- [Instructions to follow]
Please answer these questions from the article on Michael Jordan below:
(a) What does Reggie Miller call Jordan?
(b) Who is the Bulls general manager?
(c) Who directed The Last Dance?

- [Quoted text]
The tragedy of being Michael Jordan
The Last Dance, the Netflix documentary about Michael Jordan, has been a searing examination of the terrible Faustian bargain that tears down the souls of the great professional sportsmen.
Jordan can do things like no other basketball player before or since. Reggie Miller calls him ‘Black Jesus’. But in return for the granting of these magical powers, Jordan wanders a lonely hotel room with only a cigar to light his way through his abyss of despair.
Jordan says at the start of episode VI; ‘‘It’s funny, but a lot of people told me they would like to be Michael Jordan for a day, a week, but let them try to be Michael Jordan for a year and see if they like it. I don’t think they quite understand it’s no fun.’’
We certainly understand by the end of The Last Dance. During the 10-part series Jordan is called ‘‘bigger than the Pope’’ and ‘‘like a King.’’ Arch enemy Isaiah Thomas, who Jordan blocks from going to the Olympics, says he has ‘‘an extra levitation’’. Jordan’s retirement press conference is likened to the last supper.
Larry Bird, whose feats as a player Jordan is driven to surpass, says: ‘‘That wasn’t Michael Jordan out there, that was God disguised as Michael Jordan.’’
Even Jordan himself participates in the iconography. He tries to brush it off as a joke, but there is a ghastly moment when a humbler team-mate comes seeking tickets for the big game. Jordan asks: ‘‘Matter where they are, man?’’
‘‘They could be in the locker room or next to God,’’ says the player.
Jordan hands him a ticket and says, ‘‘You just got one from Him.’’
There is a terrible chill to the joke that hangs in the air after the words come out of Jordan’s mouth. And you realise that every dunking leap skywards is just one more step on the descent into a lonely, egotistical hell. We cease to admire the genius of Jordan’s athletic abilities and begin to pity him.
It was so different when he started on his journey. Jordan was radiant. He was a happy young man on his racing bike pedalling around campus. The world was his playground. And then along comes Jerry Krause, the Bulls general manager, introduced by a shaky handheld camera as he furtively leaves the car park.
This documentary is brilliantly cut and compiled by director Jason Hohir and his team. Hohir portrays Krause both as Mephistopheles and also as the little man being bullied by these giant sportsmen. They’ll have to lower the rim if Jerry wants to play with us, mocks Jordan.

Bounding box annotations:
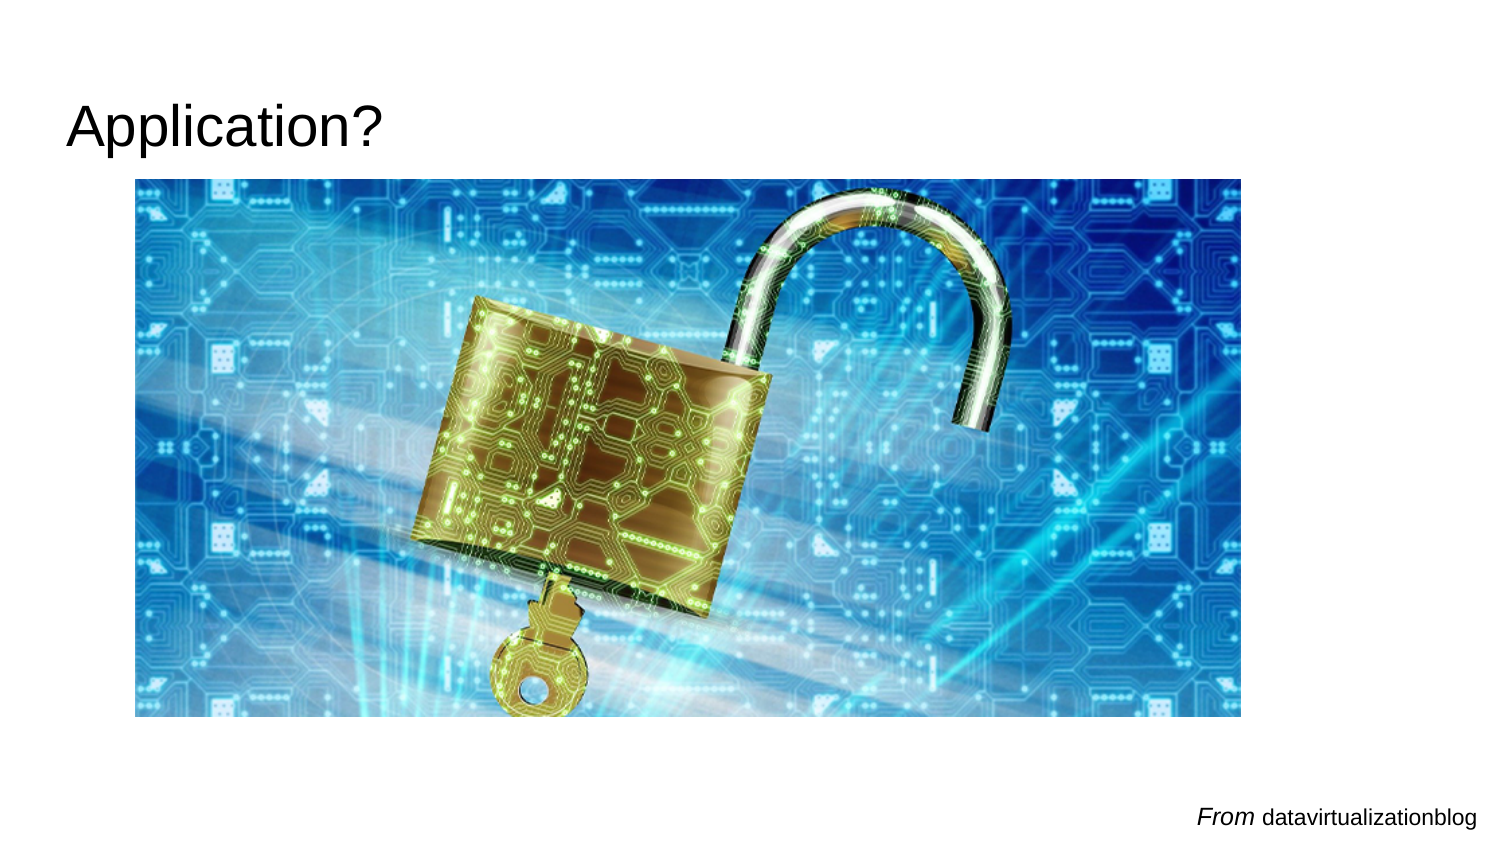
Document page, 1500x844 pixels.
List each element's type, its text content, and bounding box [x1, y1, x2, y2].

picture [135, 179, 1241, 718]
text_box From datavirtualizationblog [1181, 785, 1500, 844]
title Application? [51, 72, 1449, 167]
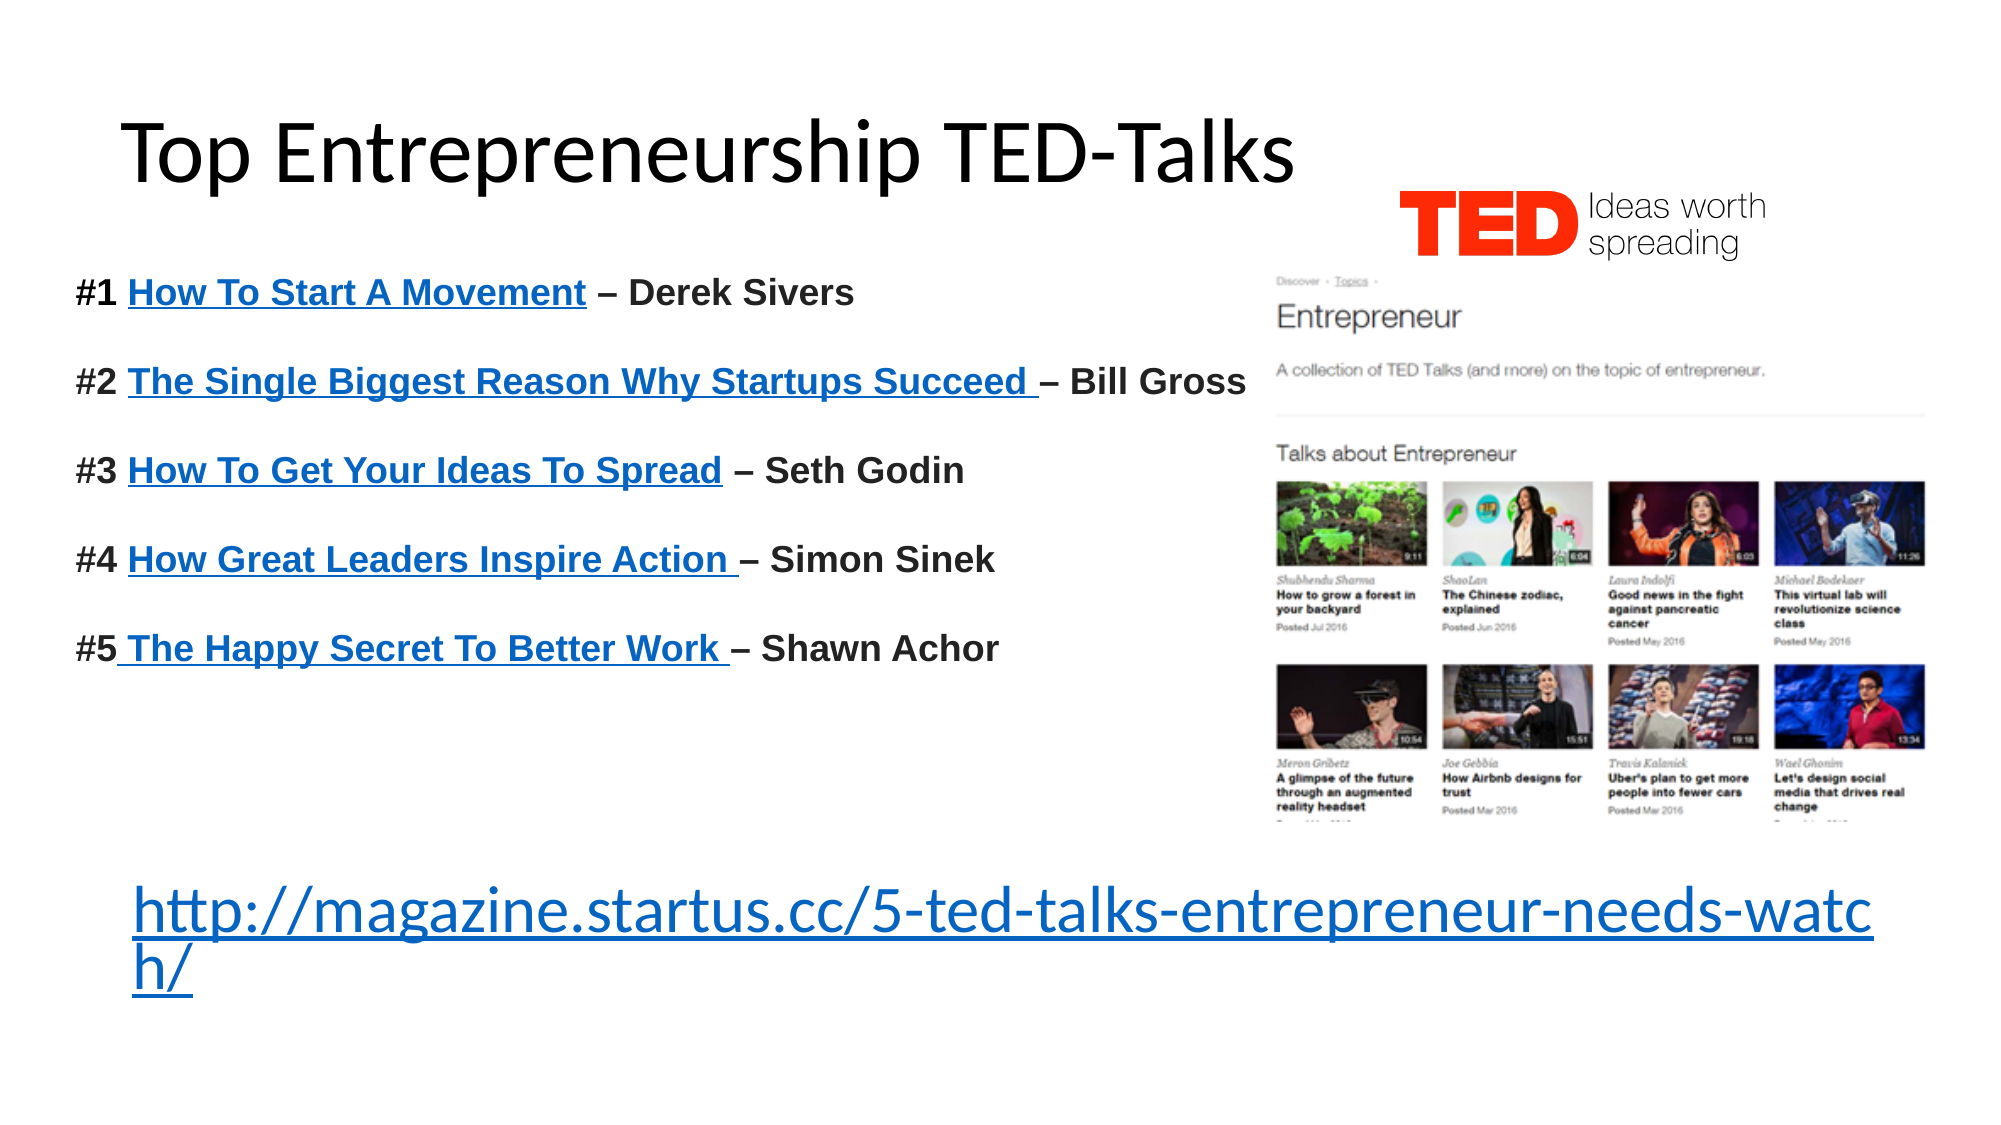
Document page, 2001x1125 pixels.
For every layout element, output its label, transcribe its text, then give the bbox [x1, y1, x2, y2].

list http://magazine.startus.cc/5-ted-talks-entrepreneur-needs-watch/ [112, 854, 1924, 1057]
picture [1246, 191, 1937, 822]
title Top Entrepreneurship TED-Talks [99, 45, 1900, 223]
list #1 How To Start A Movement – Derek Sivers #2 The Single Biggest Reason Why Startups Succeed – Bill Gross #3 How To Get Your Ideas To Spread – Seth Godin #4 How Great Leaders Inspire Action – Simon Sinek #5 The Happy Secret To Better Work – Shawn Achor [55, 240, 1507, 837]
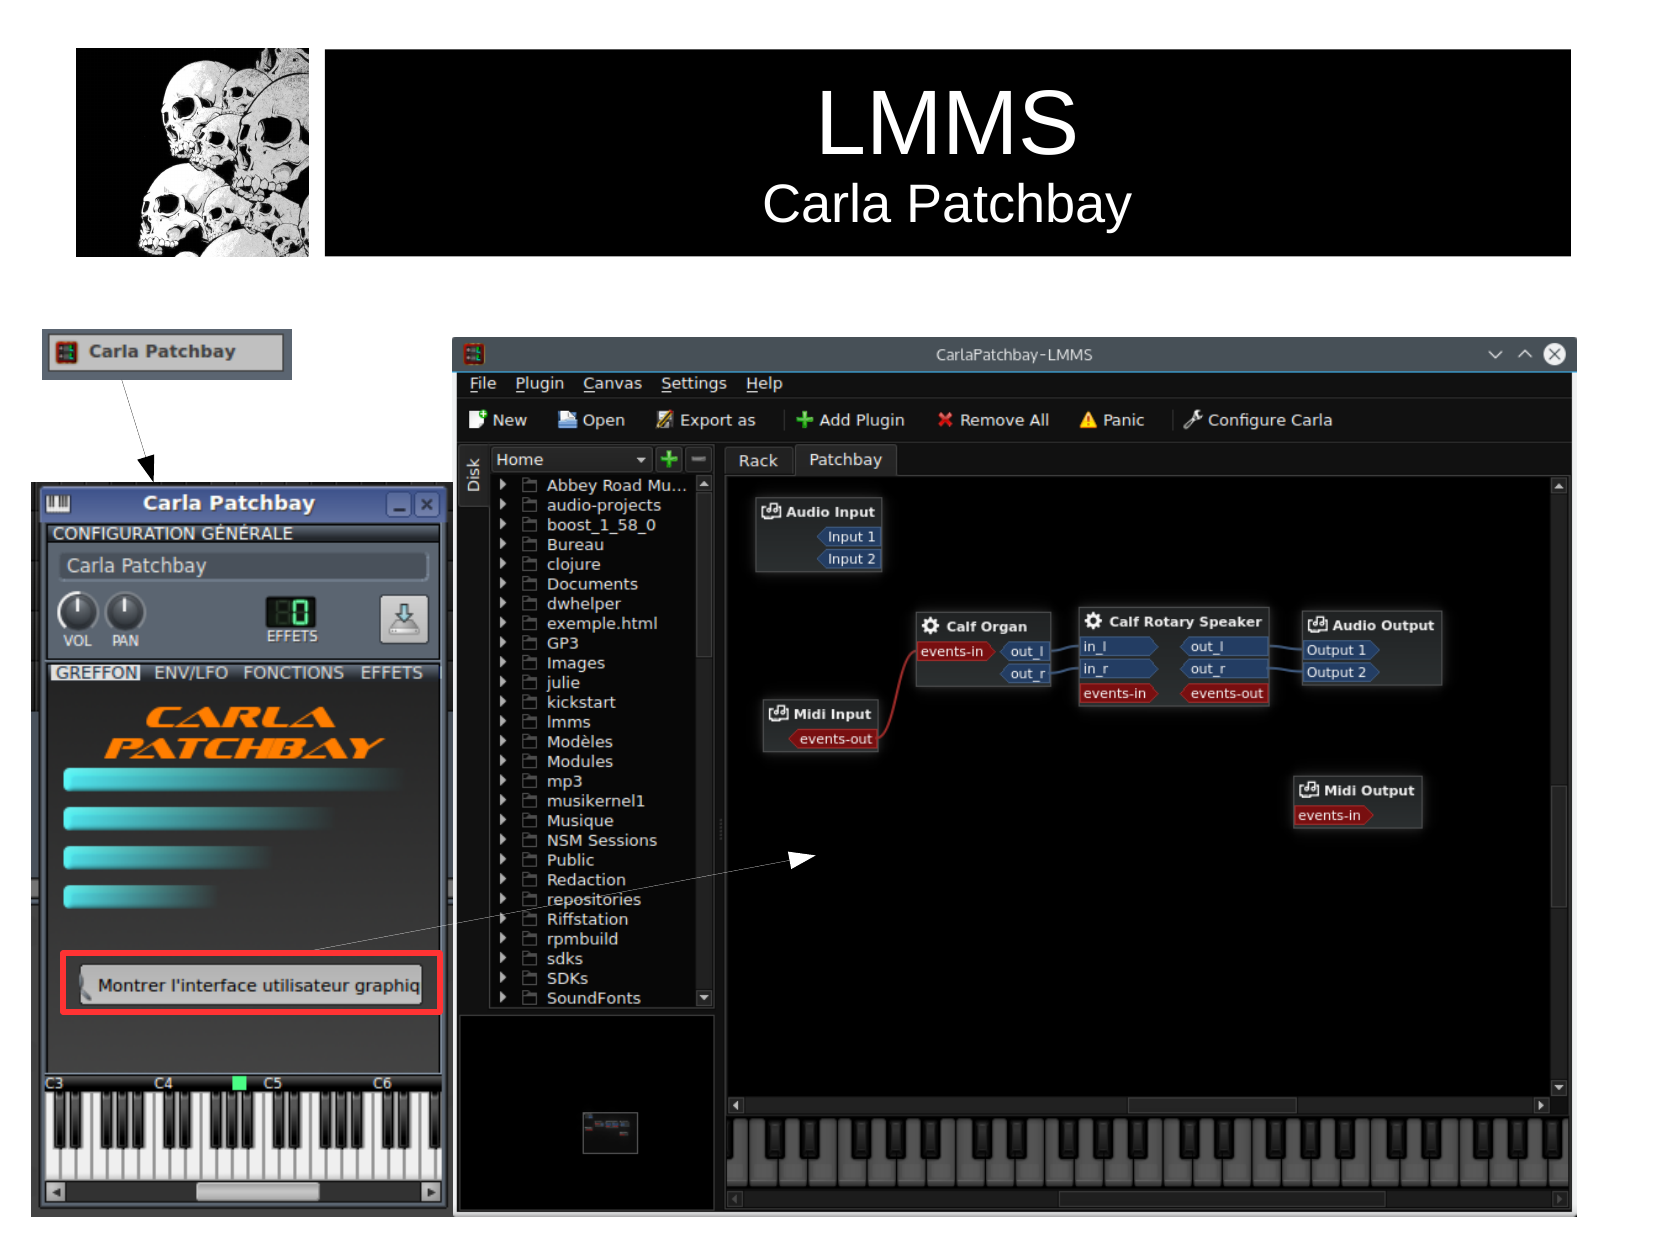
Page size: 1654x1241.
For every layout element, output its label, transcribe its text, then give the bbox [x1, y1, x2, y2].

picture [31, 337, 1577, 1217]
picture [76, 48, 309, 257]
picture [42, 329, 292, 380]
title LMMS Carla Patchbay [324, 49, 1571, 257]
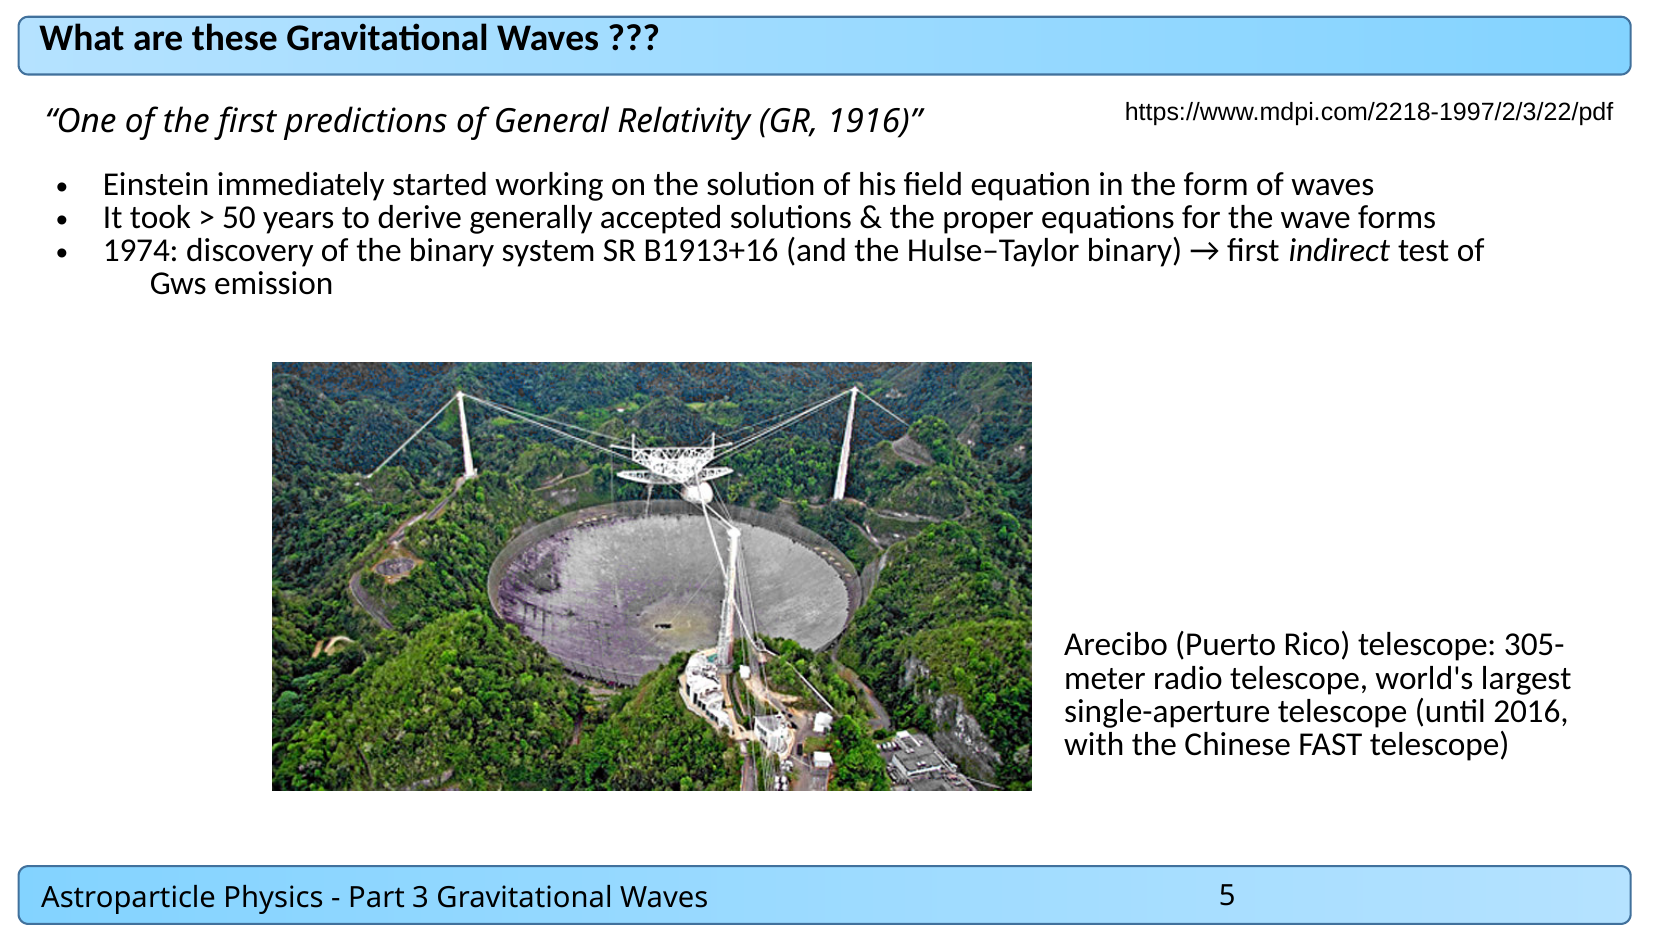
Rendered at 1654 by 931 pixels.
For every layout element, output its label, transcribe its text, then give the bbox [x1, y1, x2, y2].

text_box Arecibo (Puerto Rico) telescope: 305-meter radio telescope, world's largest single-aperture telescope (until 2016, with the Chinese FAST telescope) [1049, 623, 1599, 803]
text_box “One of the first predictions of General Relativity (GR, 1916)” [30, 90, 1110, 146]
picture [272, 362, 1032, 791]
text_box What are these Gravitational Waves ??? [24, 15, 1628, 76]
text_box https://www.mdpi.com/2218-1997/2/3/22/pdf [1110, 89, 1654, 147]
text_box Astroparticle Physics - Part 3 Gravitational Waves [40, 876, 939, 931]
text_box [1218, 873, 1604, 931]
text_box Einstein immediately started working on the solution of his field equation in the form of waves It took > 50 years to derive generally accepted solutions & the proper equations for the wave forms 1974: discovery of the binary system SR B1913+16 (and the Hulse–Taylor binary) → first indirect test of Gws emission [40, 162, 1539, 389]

- [Expected answer]
(a) ‘Black Jesus’
(b) Jerry Krause
(c) Jason Hohir